Jordon Moses and Mary Cameron
Having graduated from UMD in 2014 with a degree in sociology, Jordon Moses is now the coordinator for mentoring engagement in the Office of Cultural Diversity. One of his primary jobs is facilitating a student peer-to-peer mentoring program that matches juniors and seniors with freshmen. Currently there are about 50 students in the program. “We want students to feel welcome and at-home here,” Moses said. As a student, he was a mentor in the program.
Now, as a fairly new UMD employee, Moses is looking forward to having a mentor’s perspective. He was matched with Mary Cameron, associate director and interim co-director for Human Resources and Equal Opportunity, who has worked both as an administrator and a faculty member at UMD. “To me, it was important to have a Black American mentor who has worked in higher education and has access to the perspective of longevity,” said Moses who is of African American ancestry. “I wanted someone who could speak about how we retain our culture, support our beliefs, and last in this rough environment.”

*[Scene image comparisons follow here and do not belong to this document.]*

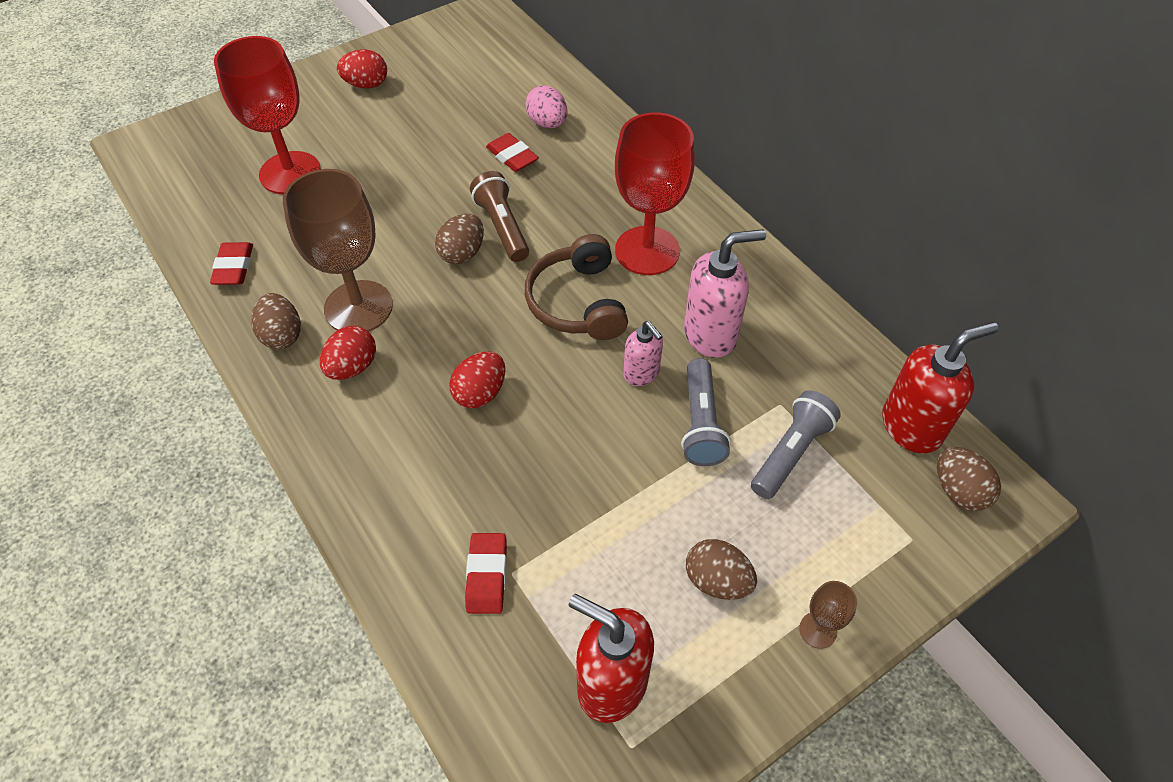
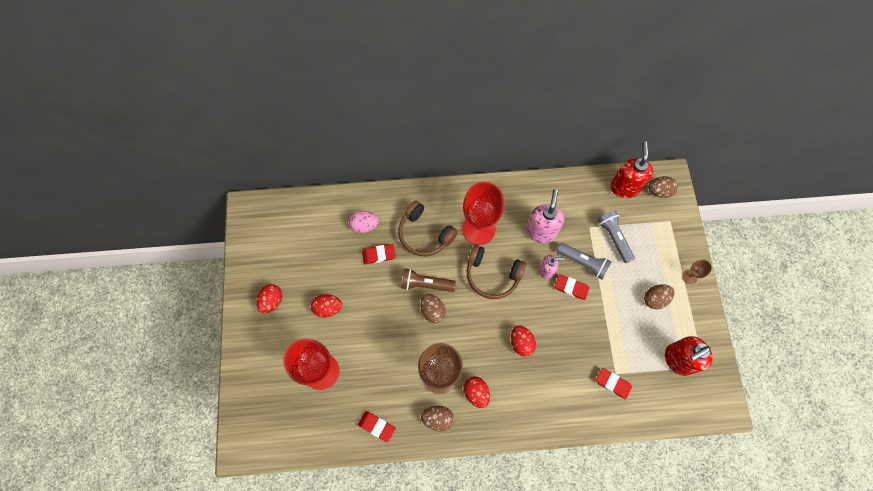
camera: 60 degrees left, 15 degrees up
(391, 140) = (328, 308): none -> red egg
(585, 191) = (424, 234): none -> brown headphones
(636, 425) = (571, 288): none -> red eraser

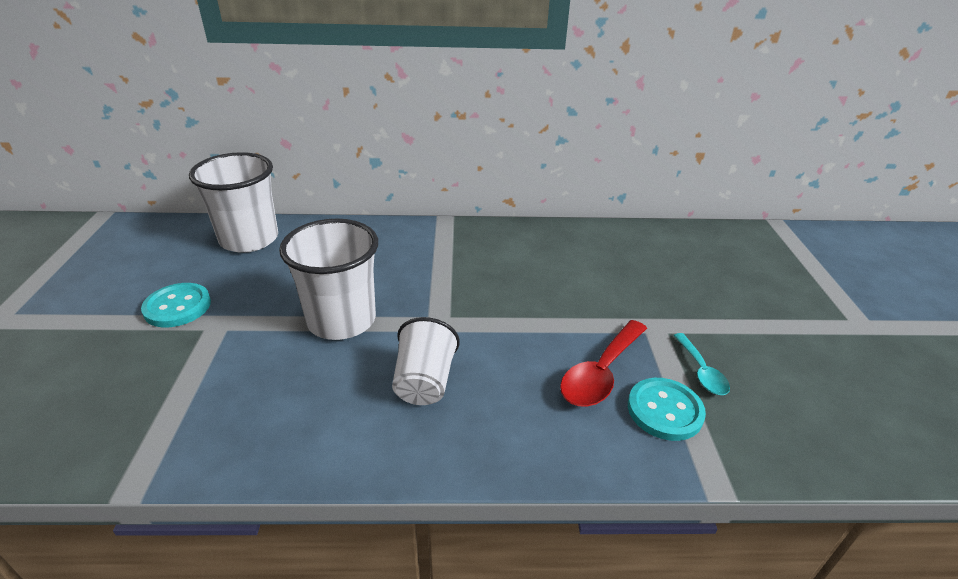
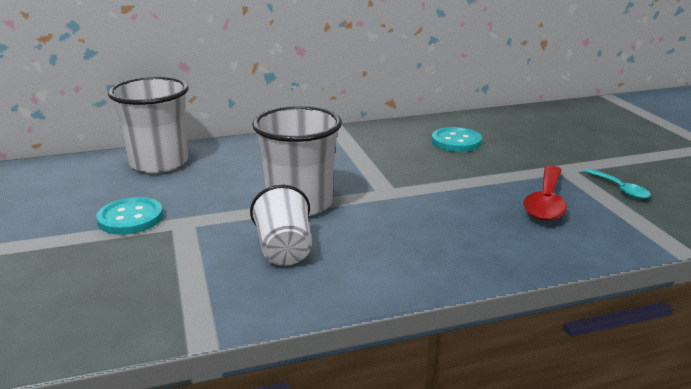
camera: 15 degrees left, 10 degrees down
(424, 382) = (408, 230): white cup -> white cup (284, 250)
(664, 410) = (610, 215): turquoise button -> turquoise button (456, 141)

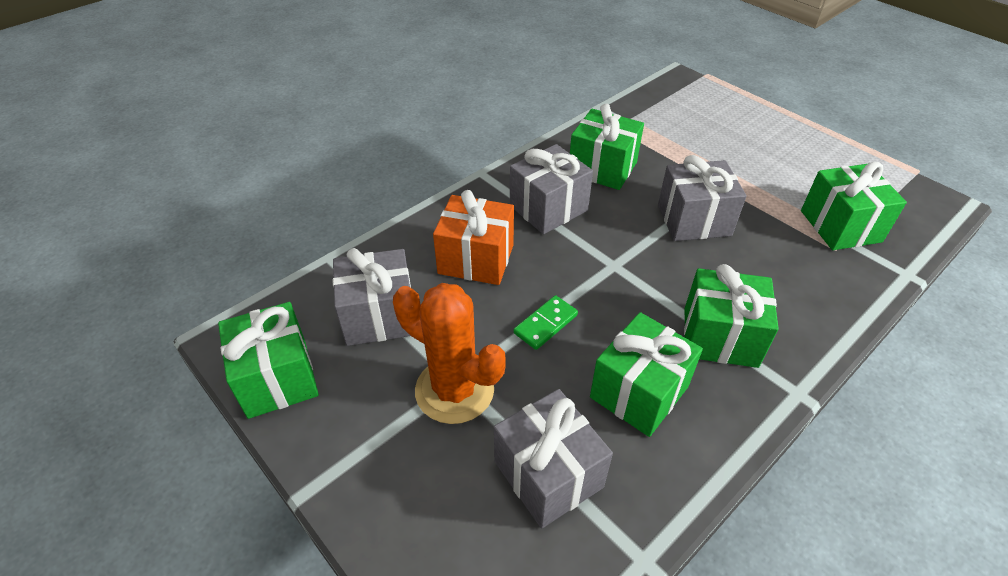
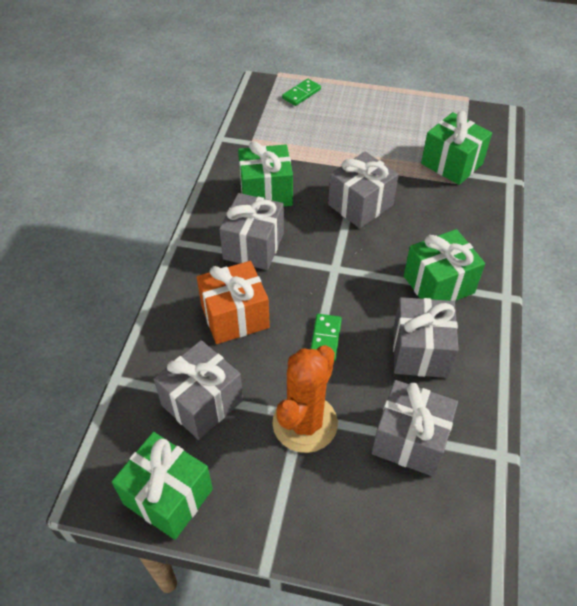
camera: 35 degrees left, 5 degrees up
(454, 390) = (305, 423): orange cactus -> orange cactus turned 60 degrees counterclockwise
(639, 392) = (420, 351): green gift -> grey gift
(715, 99) = (301, 94): none -> green domino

Cameron is looking forward to their first meeting. “I want to know what Jordon’s goals are, where he wants to be in 5-10 years, does he have plans to further his education, etc.,” Cameron said. “I can certainly share my UMD work experiences, where I started, where I am today as well as my educational journey. I think it would be helpful for us to talk about the importance and usefulness of volunteering to serve on committees and being involved in the broader Duluth community,” she said.
Moses is proud to be a part of the pilot group and would like to see it become a successful venture. “I’m hoping UMD as an institution will support the program. I believe it could be an effective and innovative way to attract and retain faculty and staff of color,” he said.
Cameron believes the program isn’t just about making faculty and staff of color successful, but that it will have a positive affect on all UMD faculty, staff, and students. “I wanted to be part of this program because I am in total support of UMD’s Goal 2 from the strategic plan, specifically recruitment and retention of students, faculty, and staff. I realize how important it is for us to prepare our students for a global world. There is value in learning and working with people who are different from you,” she said.
Wenqing (Lennie) Zhang and Daniel Hsiao
Associate Professor Daniel Hsiao, Department of Accounting, is originally from Taiwan and has been teaching at UMD for seven years. “I had some great colleagues who helped me,” he recalled. Now he looks forward to being a mentor and paying-it-forward.
He was matched with Assistant Professor Wenqing (Lennie) Zhang, from the Department of Management Studies, who is interested in both the academic and the social aspects of the program. “I’m hoping to get some guidance on research, either ideas on research or perhaps collaborating on research,” Zhang said. He'd also like to get the benefit of Hsiao's experience working with UMD students. “A mentor can give me a better understanding of students and how they learn,” Zhang said.
While Zhang, who is originally from China, has only been in Duluth for three months, he's no stranger to cold weather (he earned his Ph.D. in Montreal). Still, he may benefit from Hsiao’s years as a Duluthian. “I hope to share some of my survival skills both at UMD and in Duluth.” That advice includes being active, being creative, and sharing a meal. “Get together with friends and have a potluck,” Hsiao suggested.
Growing the Program
Feedback from participants at the end of the program will help shape it for the future.